Mit der Meinungsfreiheit sei es hinzunehmen, «dass auch stossende Ansichten vertreten werden, selbst wenn sie für die Mehrheit unhaltbar sind».

So sei es zwar verboten, Propaganda für Ideologien zu betreiben, die auf die systematische Herabsetzung oder Verleumdung von Personen wegen ihrer Rasse, Ethnie, Religion oder sexuellen Orientierung gerichtet sind. «Allein die Tatsache, öffentlich seine Sympathien für eine diskriminierende Ideologie zu bekunden oder sich auf diese im Kontext, auch auf zynische Weise, zu beziehen, stellt noch keine Propaganda dar», argumentiert der Bundesrat.
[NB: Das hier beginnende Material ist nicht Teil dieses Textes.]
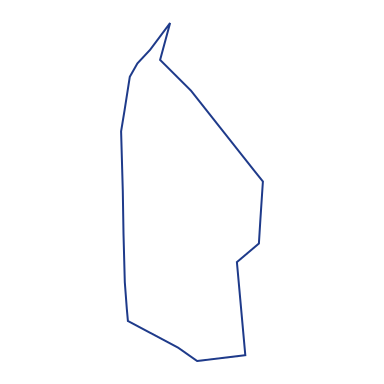 F'Derick, Tiris Zemmour, Mauritania
{"feature_id": "47542326B14226246765401", "entity_name": "F'Derick", "entity_type": "district", "adm_level": 2, "iso_a3": "MRT", "parent_name": "Mauritania", "parent_adm1": "Tiris Zemmour", "projection": "albers", "projection_center": [-12.824, 22.739], "detail": "fine", "context": "isolated", "style": "outline", "palette": "blue", "viewbox_px": 384, "rotation_deg": 0, "n_neighbors": 0, "source": "geoboundaries", "source_scale": "gbopen_adm2", "svg_char_len": 385}
<svg xmlns="http://www.w3.org/2000/svg" viewBox="0 0 384 384"><path d="M127.9,321.0L178.0,347.6L197.1,361.0L245.3,355.2L236.9,262.1L258.9,243.5L260.4,219.3L262.9,181.5L253.6,169.9L191.0,90.7L160.1,59.9L170.1,23.0L150.1,49.8L137.4,63.4L129.8,76.8L124.5,110.7L121.1,131.3L122.8,191.3L123.5,233.7L124.8,282.2L126.8,308.7L127.9,321.0Z" fill="none" stroke="#1e3a8a" stroke-width="2"/></svg>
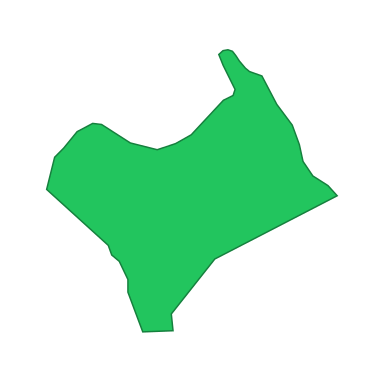 Kanal, Albers equal-area conic projection, rotated 190°
{"feature_id": "SVN-1028", "entity_name": "Kanal", "entity_type": "Municipality", "adm_level": 1, "iso_a3": "SVN", "parent_name": "Slovenia", "parent_adm1": "", "projection": "albers", "projection_center": [13.646, 46.088], "detail": "fine", "context": "isolated", "style": "filled", "palette": "green", "viewbox_px": 384, "rotation_deg": 190, "n_neighbors": 0, "source": "natural_earth", "source_scale": "10m", "svg_char_len": 640}
<svg xmlns="http://www.w3.org/2000/svg" viewBox="0 0 384 384"><g transform="rotate(190 192 192)"><path d="M48.4,213.5L157.9,130.0L191.2,68.3L186.6,52.1L216.2,45.7L237.7,82.2L239.9,94.7L251.6,111.1L260.1,116.0L265.2,124.9L335.6,169.3L333.3,202.4L326.0,212.9L315.6,231.5L301.7,242.3L292.8,242.8L261.3,229.6L233.6,227.6L216.6,236.8L202.7,248.2L177.0,287.8L168.3,294.2L167.4,300.5L183.3,322.1L189.5,332.1L186.0,336.6L181.3,338.3L176.6,337.6L172.6,334.0L168.1,329.2L160.9,323.2L156.3,320.6L143.3,318.4L123.7,293.0L104.9,275.3L94.5,257.3L88.0,241.4L75.8,228.8L59.2,221.9L48.4,213.5Z" fill="#22c55e" stroke="#15803d" stroke-width="1.5"/></g></svg>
Gleichzeitig weist der Bundesrat darauf hin, dass auch das Parlament es 2015 und 2016 abgelehnt habe, den Hitlergruss unter Strafe zu stellen. Und: Bei neueren Anläufen habe er «keine Notwendigkeit erkannt, weitergehende Strafbestimmungen gegen den Gebrauch bestimmter Symbole zu erlassen».

Lieber Prävention als Verbote

Damit nicht genug: Der Bundesrat argumentiert zudem damit, dass Nazi-Symbole nicht nur von Rechtsextremen verwendet würden. Sie sollten auch weiterhin bei der Aufarbeitung in einem historischen, erzieherischen, journalistischen oder künstlerischen Kontext verwendet werden können. Der Bundesrat ist deshalb nach wie vor überzeugt, dass Prävention besser geeignet sei als Verbote und Strafen.

Nationalrätin Binder aber sieht das anders: «In der Öffentlichkeit bekannte Nazi-Symbole und Nazi-Gesten im realen und im digitalen Raum fallen nicht unter die Meinungsäusserungsfreiheit.» In Zeiten des verstärkt ausgelebten Antisemitismus sei zudem Handlungsbedarf geboten. «Die Relativierung des Holocaust darf nicht toleriert werden.» (dba)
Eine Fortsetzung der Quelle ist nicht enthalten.